WHAT IS EXPECTED
Convert the passage that opens with the line containing "and open-source video" and closes with the line containing "Here’s are the", both lines included, into a Markdown table with a Row column numbering each line and a Line column holding its text. Leave out any blank lines.

-=-=-

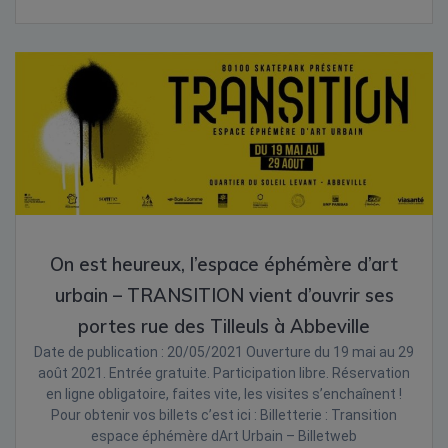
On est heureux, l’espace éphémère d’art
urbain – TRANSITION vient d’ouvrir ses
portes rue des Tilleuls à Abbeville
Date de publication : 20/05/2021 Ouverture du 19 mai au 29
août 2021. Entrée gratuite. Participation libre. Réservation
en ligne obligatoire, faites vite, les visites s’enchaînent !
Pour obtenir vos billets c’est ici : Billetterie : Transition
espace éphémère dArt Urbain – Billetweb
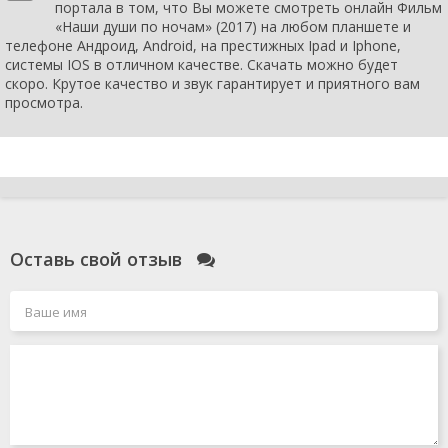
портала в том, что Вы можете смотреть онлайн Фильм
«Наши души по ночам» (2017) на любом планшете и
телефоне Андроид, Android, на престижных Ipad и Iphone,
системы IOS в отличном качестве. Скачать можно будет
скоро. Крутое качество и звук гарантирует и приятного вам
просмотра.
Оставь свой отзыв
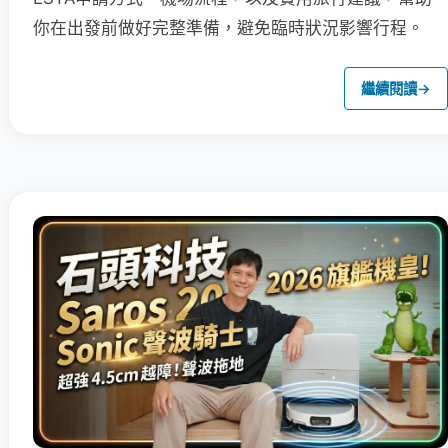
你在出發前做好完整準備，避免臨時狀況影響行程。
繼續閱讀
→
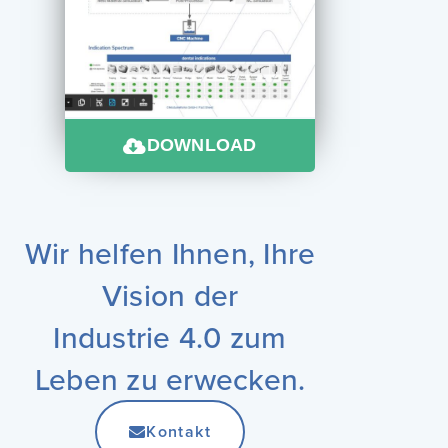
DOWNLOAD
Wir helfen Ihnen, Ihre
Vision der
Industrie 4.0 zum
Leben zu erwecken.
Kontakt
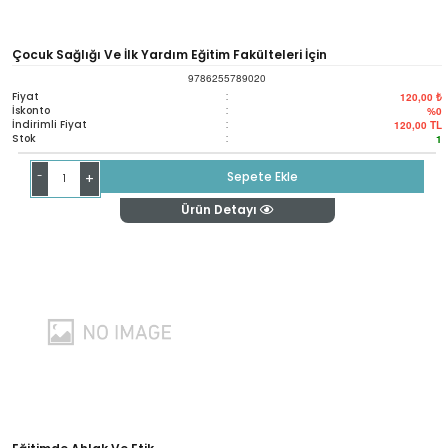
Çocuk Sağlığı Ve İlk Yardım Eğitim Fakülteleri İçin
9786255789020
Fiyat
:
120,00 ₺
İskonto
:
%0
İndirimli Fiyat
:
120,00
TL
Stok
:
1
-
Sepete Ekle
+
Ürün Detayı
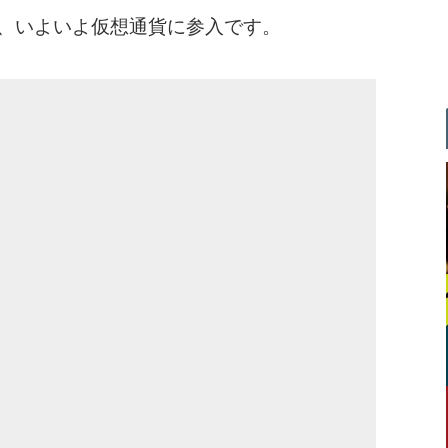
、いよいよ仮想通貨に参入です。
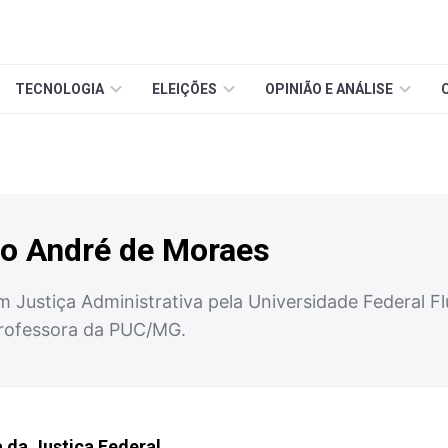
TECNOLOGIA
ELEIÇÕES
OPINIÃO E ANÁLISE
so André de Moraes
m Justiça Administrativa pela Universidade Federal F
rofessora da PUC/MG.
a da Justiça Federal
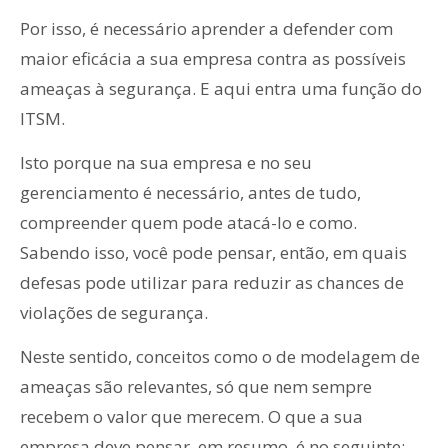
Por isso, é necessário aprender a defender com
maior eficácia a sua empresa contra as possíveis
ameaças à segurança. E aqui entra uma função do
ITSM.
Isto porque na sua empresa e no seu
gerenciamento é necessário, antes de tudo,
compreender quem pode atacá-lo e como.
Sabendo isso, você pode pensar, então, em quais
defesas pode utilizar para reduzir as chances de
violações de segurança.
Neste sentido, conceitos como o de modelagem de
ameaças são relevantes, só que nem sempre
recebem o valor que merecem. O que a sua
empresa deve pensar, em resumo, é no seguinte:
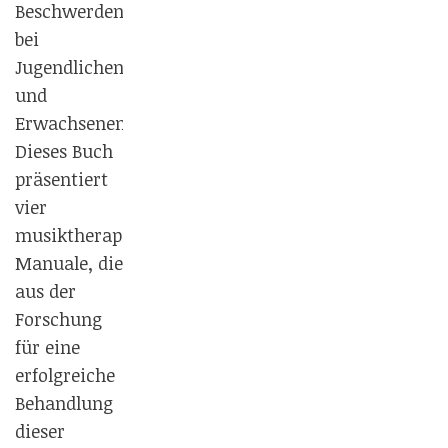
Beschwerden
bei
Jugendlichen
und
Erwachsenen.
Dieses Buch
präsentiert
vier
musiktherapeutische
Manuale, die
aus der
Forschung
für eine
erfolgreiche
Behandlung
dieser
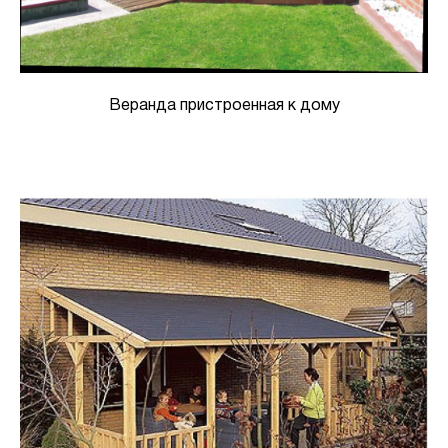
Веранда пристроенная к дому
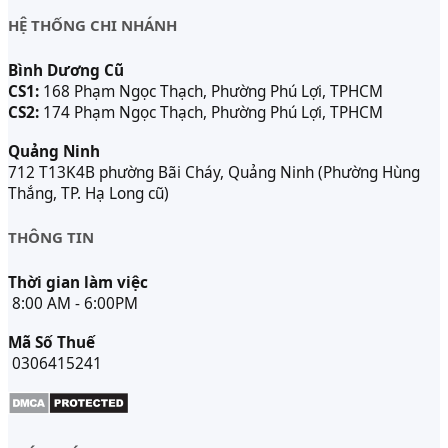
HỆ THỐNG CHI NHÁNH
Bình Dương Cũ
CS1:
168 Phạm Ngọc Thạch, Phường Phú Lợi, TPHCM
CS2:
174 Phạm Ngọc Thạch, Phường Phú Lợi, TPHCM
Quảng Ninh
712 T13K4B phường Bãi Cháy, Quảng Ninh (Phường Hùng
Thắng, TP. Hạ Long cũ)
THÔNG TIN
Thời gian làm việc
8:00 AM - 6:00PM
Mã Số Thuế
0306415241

-=-=-

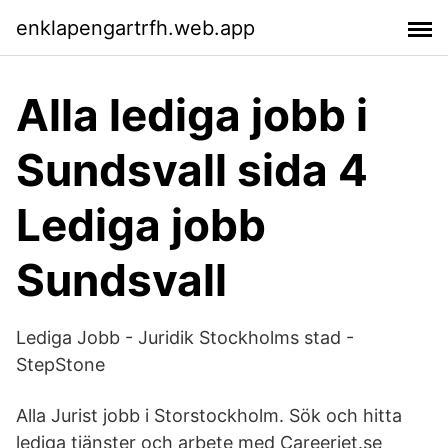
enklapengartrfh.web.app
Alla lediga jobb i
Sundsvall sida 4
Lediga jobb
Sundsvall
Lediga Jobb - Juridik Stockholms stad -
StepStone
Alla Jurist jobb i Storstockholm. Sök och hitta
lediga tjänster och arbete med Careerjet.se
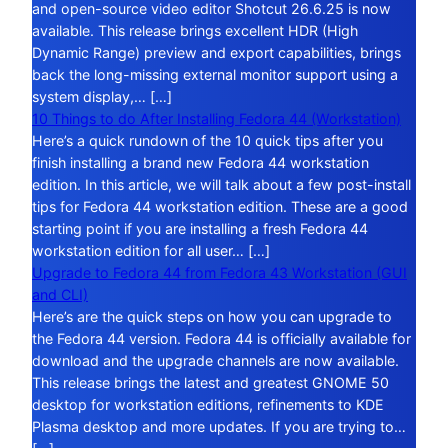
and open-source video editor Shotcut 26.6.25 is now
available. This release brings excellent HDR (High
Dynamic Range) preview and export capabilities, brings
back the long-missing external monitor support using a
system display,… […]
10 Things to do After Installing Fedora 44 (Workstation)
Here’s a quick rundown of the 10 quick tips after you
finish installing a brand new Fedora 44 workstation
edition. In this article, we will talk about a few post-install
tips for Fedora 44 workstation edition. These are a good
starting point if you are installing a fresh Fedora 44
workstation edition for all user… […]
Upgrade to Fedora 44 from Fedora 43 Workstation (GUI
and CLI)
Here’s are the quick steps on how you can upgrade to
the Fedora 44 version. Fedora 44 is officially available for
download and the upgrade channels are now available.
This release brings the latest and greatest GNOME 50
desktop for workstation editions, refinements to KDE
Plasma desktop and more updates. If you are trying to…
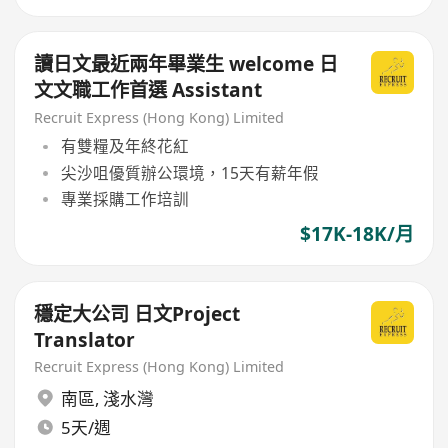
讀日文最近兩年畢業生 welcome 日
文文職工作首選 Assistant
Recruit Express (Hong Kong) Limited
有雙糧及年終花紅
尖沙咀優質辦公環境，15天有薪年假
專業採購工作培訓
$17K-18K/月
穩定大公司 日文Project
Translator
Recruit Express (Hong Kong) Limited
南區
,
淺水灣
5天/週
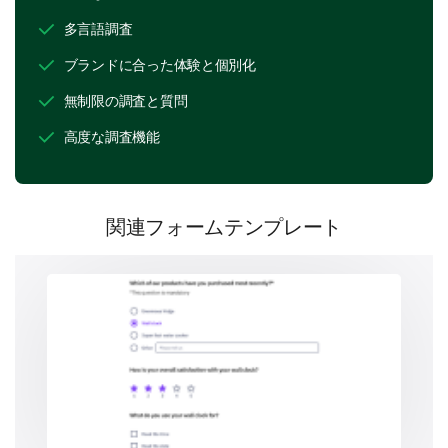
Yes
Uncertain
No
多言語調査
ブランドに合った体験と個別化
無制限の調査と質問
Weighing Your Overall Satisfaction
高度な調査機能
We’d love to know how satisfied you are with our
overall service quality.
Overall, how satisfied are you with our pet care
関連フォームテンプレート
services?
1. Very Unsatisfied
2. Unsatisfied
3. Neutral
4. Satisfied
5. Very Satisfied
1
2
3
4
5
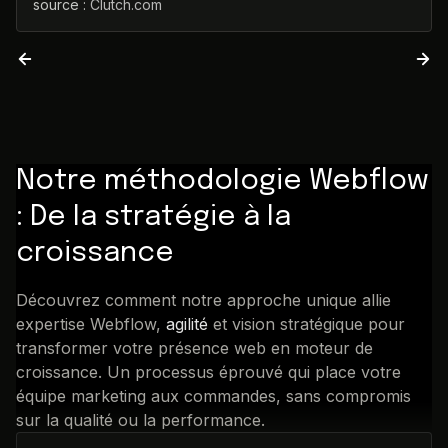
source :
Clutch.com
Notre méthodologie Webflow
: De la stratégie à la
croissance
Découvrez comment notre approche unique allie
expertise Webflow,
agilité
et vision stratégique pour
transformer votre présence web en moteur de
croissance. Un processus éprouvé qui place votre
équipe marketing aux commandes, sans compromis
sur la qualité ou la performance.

-=-=-

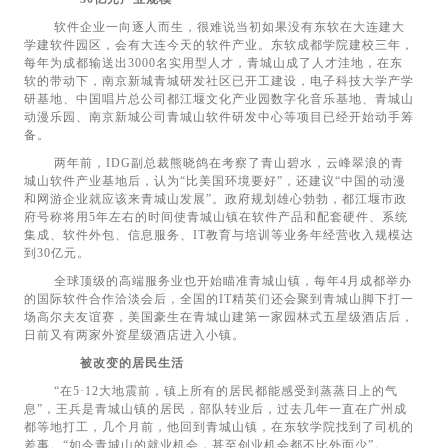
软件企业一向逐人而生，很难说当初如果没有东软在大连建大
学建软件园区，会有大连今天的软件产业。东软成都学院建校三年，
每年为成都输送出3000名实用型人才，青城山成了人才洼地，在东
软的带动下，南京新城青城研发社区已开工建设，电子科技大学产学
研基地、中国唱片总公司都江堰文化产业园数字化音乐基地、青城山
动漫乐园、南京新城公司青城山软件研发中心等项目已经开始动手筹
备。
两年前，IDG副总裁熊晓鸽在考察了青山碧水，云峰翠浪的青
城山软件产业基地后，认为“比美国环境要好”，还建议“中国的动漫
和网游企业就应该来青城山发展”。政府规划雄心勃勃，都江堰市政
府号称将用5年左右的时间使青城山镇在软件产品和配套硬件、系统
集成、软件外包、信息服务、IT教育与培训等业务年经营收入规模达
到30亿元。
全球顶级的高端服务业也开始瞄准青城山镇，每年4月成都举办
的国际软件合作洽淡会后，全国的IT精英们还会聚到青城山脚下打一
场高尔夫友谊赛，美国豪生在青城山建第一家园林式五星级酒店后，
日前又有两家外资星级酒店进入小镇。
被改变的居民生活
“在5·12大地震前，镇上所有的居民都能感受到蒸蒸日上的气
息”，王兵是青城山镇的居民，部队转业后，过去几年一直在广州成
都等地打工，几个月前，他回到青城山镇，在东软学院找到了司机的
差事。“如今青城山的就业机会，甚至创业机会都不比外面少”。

-=-=-

EXERCISE SOLUTION
| Row | Line |
|---|---|
| 1 | and open-source video editor Shotcut 26.6.25 is now |
| 2 | available. This release brings excellent HDR (High |
| 3 | Dynamic Range) preview and export capabilities, brings |
| 4 | back the long-missing external monitor support using a |
| 5 | system display,… […] |
| 6 | 10 Things to do After Installing Fedora 44 (Workstation) |
| 7 | Here’s a quick rundown of the 10 quick tips after you |
| 8 | finish installing a brand new Fedora 44 workstation |
| 9 | edition. In this article, we will talk about a few post-install |
| 10 | tips for Fedora 44 workstation edition. These are a good |
| 11 | starting point if you are installing a fresh Fedora 44 |
| 12 | workstation edition for all user… […] |
| 13 | Upgrade to Fedora 44 from Fedora 43 Workstation (GUI |
| 14 | and CLI) |
| 15 | Here’s are the quick steps on how you can upgrade to |